- **Document excerpt**:
────────────────────────────────────────

In ready acknowledgment of Anson's good service and good fortune, the admiralty at once promoted him to the rank of rear-admiral, but they refused to confirm an acting commission as captain of the Centurion, which Anson, claiming to act as commodore, had given to his first lieutenant, Mr. Peircy Brett, whilst in China. They did indeed specially promote Mr. Brett, but Anson rejected the compromise, returned his own commission — which was accordingly cancelled — and went on half pay as a captain. As his share of the prize money had rendered him a wealthy man, quite independent of the service, he would certainly not have accepted any further appointment from the Earl of Winchilsea, but the change of ministry a few months later brought in a new admiralty, with the Duke of Bedford at its head, and Anson as one of its members. Its very first act was to reverse the decision of the former board, and to confirm the commission which Anson had given to Captain Brett (the patent of the board is dated 28 December. 1744; the minute confirming Brett's commission is dated 29 December), and on 20 April 1745, Anson was re-promoted to flag rank, this time as rear-admiral of the white.

For a year and a half Anson continued in London, taking a leading share in the work of the admiralty, and, though a very junior member of the board, acting directly as the Duke of Bedford's representative in all matters of executive administration. He was M.P. for Hedon, Yorkshire, from 1745 to 1747. Beyond the old friendship existing between Lord Chancellor Hardwicke and the Macclesfield family it is now impossible to trace the particular political interest which Anson enjoyed.

────────────────────────────────────────

- **Study material**:
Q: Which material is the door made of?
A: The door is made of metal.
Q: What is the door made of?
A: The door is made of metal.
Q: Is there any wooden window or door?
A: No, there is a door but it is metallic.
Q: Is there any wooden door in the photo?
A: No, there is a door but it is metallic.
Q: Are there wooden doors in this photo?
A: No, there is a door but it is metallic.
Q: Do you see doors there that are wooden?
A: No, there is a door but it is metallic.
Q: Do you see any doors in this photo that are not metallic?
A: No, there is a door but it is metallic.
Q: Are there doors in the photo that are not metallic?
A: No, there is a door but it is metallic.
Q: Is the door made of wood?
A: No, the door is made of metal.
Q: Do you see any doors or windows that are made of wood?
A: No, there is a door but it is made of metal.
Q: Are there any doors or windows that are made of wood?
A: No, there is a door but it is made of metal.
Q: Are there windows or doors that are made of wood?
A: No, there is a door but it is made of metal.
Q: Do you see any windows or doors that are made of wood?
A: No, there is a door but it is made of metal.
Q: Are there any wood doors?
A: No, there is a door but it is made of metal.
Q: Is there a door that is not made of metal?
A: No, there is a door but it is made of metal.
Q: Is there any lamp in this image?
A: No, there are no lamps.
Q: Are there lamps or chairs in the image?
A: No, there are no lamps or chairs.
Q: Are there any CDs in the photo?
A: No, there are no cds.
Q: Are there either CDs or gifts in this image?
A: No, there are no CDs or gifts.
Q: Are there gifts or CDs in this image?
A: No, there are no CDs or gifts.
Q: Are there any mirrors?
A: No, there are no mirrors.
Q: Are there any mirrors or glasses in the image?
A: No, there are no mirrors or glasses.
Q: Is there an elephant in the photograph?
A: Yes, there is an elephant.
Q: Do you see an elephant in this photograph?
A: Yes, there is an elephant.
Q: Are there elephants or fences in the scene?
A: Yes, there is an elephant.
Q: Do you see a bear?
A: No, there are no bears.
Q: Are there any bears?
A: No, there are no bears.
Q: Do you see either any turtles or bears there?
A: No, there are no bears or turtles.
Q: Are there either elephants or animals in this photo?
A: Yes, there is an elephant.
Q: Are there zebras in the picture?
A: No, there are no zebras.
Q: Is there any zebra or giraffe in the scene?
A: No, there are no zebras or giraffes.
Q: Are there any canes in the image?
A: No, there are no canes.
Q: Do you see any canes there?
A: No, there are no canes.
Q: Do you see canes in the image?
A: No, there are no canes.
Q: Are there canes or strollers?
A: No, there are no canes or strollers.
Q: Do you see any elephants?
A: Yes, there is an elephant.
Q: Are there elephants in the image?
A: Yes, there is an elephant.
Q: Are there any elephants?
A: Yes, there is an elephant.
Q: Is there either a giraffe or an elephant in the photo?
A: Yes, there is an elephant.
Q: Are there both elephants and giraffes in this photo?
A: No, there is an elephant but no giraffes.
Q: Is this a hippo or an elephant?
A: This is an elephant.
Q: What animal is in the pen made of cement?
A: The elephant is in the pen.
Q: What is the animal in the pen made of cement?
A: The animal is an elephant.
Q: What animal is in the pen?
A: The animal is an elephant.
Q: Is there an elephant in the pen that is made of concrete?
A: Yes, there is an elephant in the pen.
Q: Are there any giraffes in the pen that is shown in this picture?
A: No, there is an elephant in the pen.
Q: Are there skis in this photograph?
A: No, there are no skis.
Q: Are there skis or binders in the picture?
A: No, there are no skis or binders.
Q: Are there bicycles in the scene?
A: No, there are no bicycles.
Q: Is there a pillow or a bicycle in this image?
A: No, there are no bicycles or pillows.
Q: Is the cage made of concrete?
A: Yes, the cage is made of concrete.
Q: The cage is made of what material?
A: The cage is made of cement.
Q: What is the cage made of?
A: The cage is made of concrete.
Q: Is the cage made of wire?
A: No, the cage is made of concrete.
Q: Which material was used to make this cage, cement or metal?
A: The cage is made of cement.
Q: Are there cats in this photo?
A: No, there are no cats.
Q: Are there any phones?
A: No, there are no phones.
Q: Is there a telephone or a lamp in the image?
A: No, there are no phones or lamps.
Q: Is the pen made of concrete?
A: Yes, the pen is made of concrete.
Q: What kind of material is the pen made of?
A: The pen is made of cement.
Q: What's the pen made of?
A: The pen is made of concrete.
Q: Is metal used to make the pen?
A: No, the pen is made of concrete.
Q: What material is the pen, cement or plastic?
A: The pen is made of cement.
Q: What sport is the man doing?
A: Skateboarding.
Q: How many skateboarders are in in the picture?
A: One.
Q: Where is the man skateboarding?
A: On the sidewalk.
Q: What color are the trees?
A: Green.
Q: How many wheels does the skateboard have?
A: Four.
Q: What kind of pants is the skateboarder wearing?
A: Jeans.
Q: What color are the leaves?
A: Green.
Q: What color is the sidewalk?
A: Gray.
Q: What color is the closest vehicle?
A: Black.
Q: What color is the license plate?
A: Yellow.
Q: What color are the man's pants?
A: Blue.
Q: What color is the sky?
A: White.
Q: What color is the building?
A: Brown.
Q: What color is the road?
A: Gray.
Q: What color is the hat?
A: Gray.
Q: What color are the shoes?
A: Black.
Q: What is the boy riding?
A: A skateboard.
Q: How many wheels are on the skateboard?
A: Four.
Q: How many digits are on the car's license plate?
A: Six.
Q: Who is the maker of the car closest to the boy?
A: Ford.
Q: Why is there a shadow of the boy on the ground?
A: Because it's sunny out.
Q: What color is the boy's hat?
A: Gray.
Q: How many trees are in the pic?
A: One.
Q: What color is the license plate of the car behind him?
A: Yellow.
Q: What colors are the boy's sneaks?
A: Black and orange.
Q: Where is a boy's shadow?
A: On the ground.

────────────────────────────────────────

- **Task item A**:
Using the Anson passage above, answer these:
(i) To whom did Anson give an acting commission as captain of the Centurion?
(ii) On what date was Anson re-promoted to flag rank?
(iii) For which place was Anson M.P., and in which years?
- **Task item B**: Reproduce the Anson passage word for word, everything from "For a year and" down to "which Anson enjoyed.".

- **Answer A**:
(i) Mr. Peircy Brett, his first lieutenant
(ii) 20 April 1745
(iii) Hedon, Yorkshire, from 1745 to 1747

- **Answer B**:
For a year and a half Anson continued in London, taking a leading share in the work of the admiralty, and, though a very junior member of the board, acting directly as the Duke of Bedford's representative in all matters of executive administration. He was M.P. for Hedon, Yorkshire, from 1745 to 1747. Beyond the old friendship existing between Lord Chancellor Hardwicke and the Macclesfield family it is now impossible to trace the particular political interest which Anson enjoyed.